Genetic and physiological studies have established a link between potassium channel dysfunction and a number of neurological and muscular disorders. Many 'channelopathies' are accounted for by a dominant-lethal suppression of potassium channel function. In the cardiac I(KS) channel complex comprising the alpha and beta subunits, KvLQT1 and IsK, respectively, several mutations lead to a dominant-negative loss of channel function. These defects are responsible for a human cardiovascular disease called long QT (LQT) syndrome. Here we show that binding of I(KS) channel activators, such as stilbenes and fenamates, to an extracellular domain flanking the human IsK transmembrane segment, restores normal I(KS) channel gating in otherwise inactive IsK C-terminal mutants, including the naturally occurring LQT5 mutant, D76N. Our data support a model in which allosteric interactions exist between the extracellular and intracellular boundaries of the IsK transmembrane segment as well as between domains of the alpha and beta subunits. Disruption of this allosteric interplay impedes slow activation gating, decreases current amplitude and restores channel Topamax Drug Abuse inactivation. Owing to allosteric interactions, stilbene and fenamate compounds can rescue the dominant-negative suppression of I(KS) produced by IsK mutations and thus, may have important therapeutic relevance for LQT syndrome.

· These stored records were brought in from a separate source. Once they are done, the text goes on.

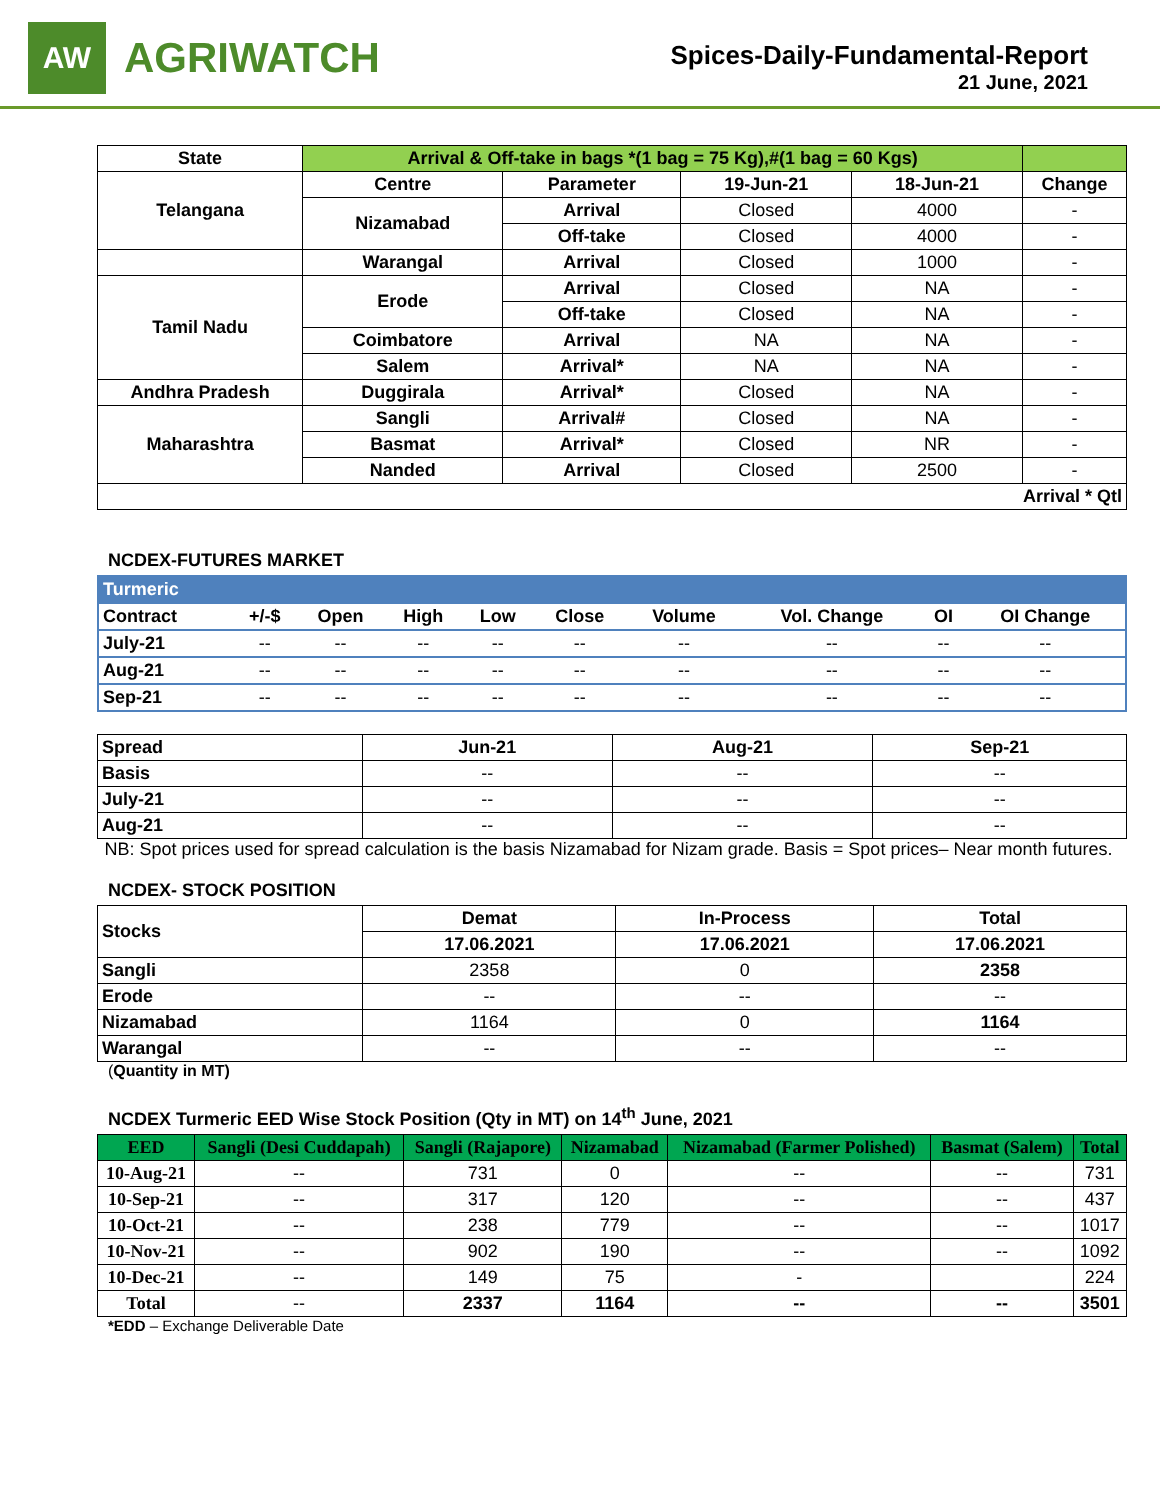AW
AGRIWATCH
Spices-Daily-Fundamental-Report
21 June, 2021
| State | Arrival & Off-take in bags *(1 bag = 75 Kg),#(1 bag = 60 Kgs) | | | | |
| --- | --- | --- | --- | --- | --- |
| Telangana | Centre | Parameter | 19-Jun-21 | 18-Jun-21 | Change |
| | Nizamabad | Arrival | Closed | 4000 | - |
| | | Off-take | Closed | 4000 | - |
| | Warangal | Arrival | Closed | 1000 | - |
| Tamil Nadu | Erode | Arrival | Closed | NA | - |
| | | Off-take | Closed | NA | - |
| | Coimbatore | Arrival | NA | NA | - |
| | Salem | Arrival* | NA | NA | - |
| Andhra Pradesh | Duggirala | Arrival* | Closed | NA | - |
| Maharashtra | Sangli | Arrival# | Closed | NA | - |
| | Basmat | Arrival* | Closed | NR | - |
| | Nanded | Arrival | Closed | 2500 | - |
| Arrival * Qtl | | | | | |
NCDEX-FUTURES MARKET
| Turmeric | | | | | | | | | |
| --- | --- | --- | --- | --- | --- | --- | --- | --- | --- |
| Contract | +/-$ | Open | High | Low | Close | Volume | Vol. Change | OI | OI Change |
| July-21 | -- | -- | -- | -- | -- | -- | -- | -- | -- |
| Aug-21 | -- | -- | -- | -- | -- | -- | -- | -- | -- |
| Sep-21 | -- | -- | -- | -- | -- | -- | -- | -- | -- |
| Spread | Jun-21 | Aug-21 | Sep-21 |
| --- | --- | --- | --- |
| Basis | -- | -- | -- |
| July-21 | -- | -- | -- |
| Aug-21 | -- | -- | -- |
NB: Spot prices used for spread calculation is the basis Nizamabad for Nizam grade. Basis = Spot prices– Near month futures.
NCDEX- STOCK POSITION
| Stocks | Demat | In-Process | Total |
| --- | --- | --- | --- |
| | 17.06.2021 | 17.06.2021 | 17.06.2021 |
| Sangli | 2358 | 0 | 2358 |
| Erode | -- | -- | -- |
| Nizamabad | 1164 | 0 | 1164 |
| Warangal | -- | -- | -- |
(Quantity in MT)
NCDEX Turmeric EED Wise Stock Position (Qty in MT) on 14<sup>th</sup> June, 2021
| EED | Sangli (Desi Cuddapah) | Sangli (Rajapore) | Nizamabad | Nizamabad (Farmer Polished) | Basmat (Salem) | Total |
| --- | --- | --- | --- | --- | --- | --- |
| 10-Aug-21 | -- | 731 | 0 | -- | -- | 731 |
| 10-Sep-21 | -- | 317 | 120 | -- | -- | 437 |
| 10-Oct-21 | -- | 238 | 779 | -- | -- | 1017 |
| 10-Nov-21 | -- | 902 | 190 | -- | -- | 1092 |
| 10-Dec-21 | -- | 149 | 75 | - | | 224 |
| Total | -- | 2337 | 1164 | -- | -- | 3501 |
*EDD – Exchange Deliverable Date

ponstel s dosage 2016-07-03

The aim of Ponstel Generic the study was to compare the effect of mefenamic acid and ginger on pain management in primary dysmenorrhea.

ponstel medicine 2015-01-08

Clinical use of mefenamic acid has generally declined in an era where other NSAID use has flourished. While having modes of action and general toxicities similar to other NSAIDs, mefenamic acid, as a member of the fenamates, nevertheless possesses some unique in vitro effects that have the potential to distinguish this agent from others. Use of this drug remains relevant for pain syndromes and some gynecological Starlix Drug disorders, albeit with considerable competition from other NSAIDs. New basic science has considerably improved the understanding of the biochemistry of mefenamic acid. As well as maintaining its use in traditional settings, there is a tremendous potential for expanding the application of mefenamic acid to niche roles.